Fantasizing and Mr. Darcy.


Colin Firth as Mr Darcy (from the Sydney Morning Herald) Posted by Hello

Fine, fine. I have succumbed to my latent desires and will write about a subject I know nothing about: men.

Particularly tall, dark-eyed men.

And apparently, I'm not the only one who unabashedly adores Mr. Darcy. According to this article in the Sydney Morning Herald, Mr. Darcy is women's favorite fictional romantic icon in the UK. He is the hero of Jane Austen's beloved romance, Pride and Prejudice, which also introduces us to lovable heroine Elizabeth Bennett.

The Orange Prize for Fiction polled 1900 women across the generations and found that 'dashing' Mr. Darcy emerged on top, writes Cherry Potter. But she remains puzzled--as do I--over the fact that Mr. Darcy was also the fictional character that women would most like invite to a dinner party...

because he is a grump. That's his character--forbidding, repressed, rude, condescending--just as Jane Austen describes it. But he remains to be fantastically good-looking, morally upright, and broodingly sexy, a combination most women seem to have found potent.

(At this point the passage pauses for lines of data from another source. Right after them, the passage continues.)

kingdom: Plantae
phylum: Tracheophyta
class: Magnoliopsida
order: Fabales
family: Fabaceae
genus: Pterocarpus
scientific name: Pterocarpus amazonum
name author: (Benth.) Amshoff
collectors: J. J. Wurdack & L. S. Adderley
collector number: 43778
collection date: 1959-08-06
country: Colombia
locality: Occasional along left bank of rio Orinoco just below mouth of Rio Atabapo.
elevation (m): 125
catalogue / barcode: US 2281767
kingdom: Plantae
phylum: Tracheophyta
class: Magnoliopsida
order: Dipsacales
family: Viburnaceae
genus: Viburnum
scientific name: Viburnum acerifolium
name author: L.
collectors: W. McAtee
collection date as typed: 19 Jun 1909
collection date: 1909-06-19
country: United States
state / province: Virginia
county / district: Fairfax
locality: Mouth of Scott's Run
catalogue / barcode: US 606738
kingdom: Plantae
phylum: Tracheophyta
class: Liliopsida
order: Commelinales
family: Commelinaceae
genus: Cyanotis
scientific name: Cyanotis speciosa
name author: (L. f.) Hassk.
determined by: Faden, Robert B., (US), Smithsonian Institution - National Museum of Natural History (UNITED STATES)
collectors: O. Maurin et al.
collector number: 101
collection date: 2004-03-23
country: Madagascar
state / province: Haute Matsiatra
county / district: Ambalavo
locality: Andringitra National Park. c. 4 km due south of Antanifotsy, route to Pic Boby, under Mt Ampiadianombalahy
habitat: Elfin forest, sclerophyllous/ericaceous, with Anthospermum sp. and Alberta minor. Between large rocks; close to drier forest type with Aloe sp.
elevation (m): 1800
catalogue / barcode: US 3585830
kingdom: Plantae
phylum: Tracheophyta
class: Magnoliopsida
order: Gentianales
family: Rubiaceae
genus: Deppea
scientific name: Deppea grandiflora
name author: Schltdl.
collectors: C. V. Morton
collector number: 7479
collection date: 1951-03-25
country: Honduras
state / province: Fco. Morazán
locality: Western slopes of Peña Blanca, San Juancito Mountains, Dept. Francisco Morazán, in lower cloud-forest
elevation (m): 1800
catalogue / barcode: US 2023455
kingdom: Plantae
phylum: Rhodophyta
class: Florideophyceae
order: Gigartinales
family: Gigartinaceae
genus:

Even the irrepressible Anne in Anne of the Island writes of her ideal man as thus:
Tall and handsome and distinguished-looking -- dark, melancholy, inscrutable eyes -- melting, musical, sympathetic voice -- yes, the very hero of her dreams stood before her in the flesh. He could not have more closely resembled her ideal if he had been made to order. (Click here for whole chapter)
So what is it about Mr. Darcy that turns otherwise smart, intelligent women into slavering lovefools? Apparently, writes Potter, it is "that they will be the one and only woman to discover the key to unlocking a man's tortured soul, thus setting free his hidden passions."

That was the trend two centuries ago, when patriarchal society wielded a lot of power, making slim the chances of women knowing a man until her marriage to him. Males were severe, dominant, and repressive. It was only natural for a woman to feel that she could be the one to set him free from these.

But Potter asks the question that begs to be asked: why does Darcy continue to have a compelling hold over women, particularly educated literary feminist women, in the 21st century? According to publisher Carol Welch, Pride and Prejudice encouraged her to read, but it also encouraged her "to fall for moody, charismatic, seemingly unattainable men, with unfortunately less happy results than for Jane Austen's heroine."

That is the reality, Potter says. Modern women should know better by now. "The fact is dark, smouldering, moody, charismatic, arrogant Darcy types, whom we hate at first sight and later fall in love with, often - particularly after we have married them - turn out to be rigid, dominating and controlling."

And what of the males? Women say they want men who are emotionally intelligent, sensitive, flexible, all the attributes of the modern perfect male. But Potter writes that these same women are fantasizing "over a fictional character who is the epitome of the dominant patriarchal male. No wonder men are confused."

Women must be confused too. But for the meanwhile, the Mr. Darcys of this world will continue to be loved and adored.